How the Transfemoral TAVR Procedure Is Performed

Aortic stenosis is a common heart condition where the aortic valve narrows, restricting the flow of blood from the heart to the rest of the body. This obstruction forces the heart to work harder, leading to symptoms like shortness of breath, chest pain, and fatigue. Without treatment, severe aortic stenosis can be life-threatening. Transcatheter Aortic Valve Replacement (TAVR) is a minimally invasive procedure developed to treat this condition, allowing a replacement valve to be implanted directly into the diseased valve without traditional open-heart surgery.

Patient Eligibility and Indications

The determination of a patient’s suitability for TAVR is made by a multidisciplinary team of heart specialists, considering the severity of the valve disease and the patient’s overall health profile. TAVR is reserved for patients with symptomatic, severe aortic stenosis who have a predicted life expectancy of more than one year. The procedure originally focused on patients at high or prohibitive risk for traditional surgical valve replacement.

The procedure has since expanded to include patients at intermediate and low surgical risk, based on clinical trial data showing favorable outcomes compared to surgery. The transfemoral approach is the preferred and least invasive method. Pre-procedural imaging, such as a CT scan, is performed to ensure the femoral and iliac arteries are large enough to safely accommodate the delivery sheath and are free of excessive calcification or tortuosity. If the vascular access route is unsuitable, alternative access points, like the subclavian or carotid arteries, must be considered, which increases the invasiveness of the procedure.

How the Transfemoral Procedure is Performed

The transfemoral TAVR procedure typically begins with the patient receiving local anesthesia and conscious sedation, though general anesthesia may be used. A small incision is made in the groin to access the common femoral artery, and a delivery catheter is inserted.

The physician guides the catheter using advanced imaging, such as fluoroscopy, up through the arteries until it reaches the diseased aortic valve. A stiff guidewire is navigated across the narrowed valve to provide a stable rail for the delivery system. A balloon aortic valvuloplasty (BAV) may be performed to temporarily expand the native valve leaflets and prepare the landing zone.

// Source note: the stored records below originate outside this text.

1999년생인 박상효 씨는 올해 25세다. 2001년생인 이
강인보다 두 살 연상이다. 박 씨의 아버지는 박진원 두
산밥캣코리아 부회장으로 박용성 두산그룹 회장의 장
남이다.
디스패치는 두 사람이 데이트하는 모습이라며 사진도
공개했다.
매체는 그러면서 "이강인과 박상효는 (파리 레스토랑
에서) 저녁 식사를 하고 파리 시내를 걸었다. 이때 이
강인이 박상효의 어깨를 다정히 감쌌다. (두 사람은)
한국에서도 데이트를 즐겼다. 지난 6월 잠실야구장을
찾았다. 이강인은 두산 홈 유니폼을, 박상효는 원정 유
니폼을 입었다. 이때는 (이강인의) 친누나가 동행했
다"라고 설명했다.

The replacement valve, a tissue valve mounted on an expandable frame, is crimped onto the delivery catheter. The system is advanced over the guidewire and positioned within the calcified native aortic valve. Deployment depends on the valve design: balloon-expandable valves require inflation to press them into place, while self-expanding valves unfurl once the outer sheath is retracted.

Once deployed, the new valve pushes the old leaflets aside, restoring proper blood flow. The catheter and delivery system are removed, and successful function is confirmed using angiography and echocardiography. The puncture site in the femoral artery is then closed using specialized closure devices.

TAVR Versus Traditional Valve Replacement

TAVR offers a less invasive alternative to Surgical Aortic Valve Replacement (SAVR), the traditional open-heart method. SAVR requires a sternotomy, a large incision through the breastbone, which results in a longer recovery period and an extended hospital stay.

TAVR uses a small puncture site in the groin, avoiding the need to open the chest cavity. This difference translates to a substantially shorter hospital stay for TAVR patients (typically one to three days) compared to SAVR patients (five to seven days or more). The recovery period at home is also significantly reduced with TAVR, often measured in weeks, while SAVR recovery can take several months.

TAVR can often be performed with local anesthesia and conscious sedation, whereas SAVR nearly always requires general anesthesia. TAVR also results in a higher rate of patients being discharged directly home instead of needing transfer to a skilled nursing facility for rehabilitation.

Recovery and Long-Term Outlook

Following the transfemoral TAVR procedure, the patient is closely monitored to ensure the access site is stable and the new valve is functioning correctly. Patients are encouraged to sit up and begin walking within 24 to 48 hours, reflecting the rapid return to mobility of this minimally invasive approach. Most patients return home within two days.

Short-term recovery involves minor restrictions, such as avoiding heavy lifting or strenuous exercise for about a week. Driving is typically prohibited for a short period until the patient is cleared by their physician. Patients must adhere to a medication regimen, often including a single antiplatelet medication like aspirin indefinitely, to prevent blood clots on the new valve.

In the long term, the success of the TAVR procedure is measured by the durability of the valve. Studies have shown that a high percentage of patients remain free from structural valve deterioration (SVD) at five to eight years post-implantation. Follow-up appointments, including regular echocardiograms, are necessary to monitor the valve’s function.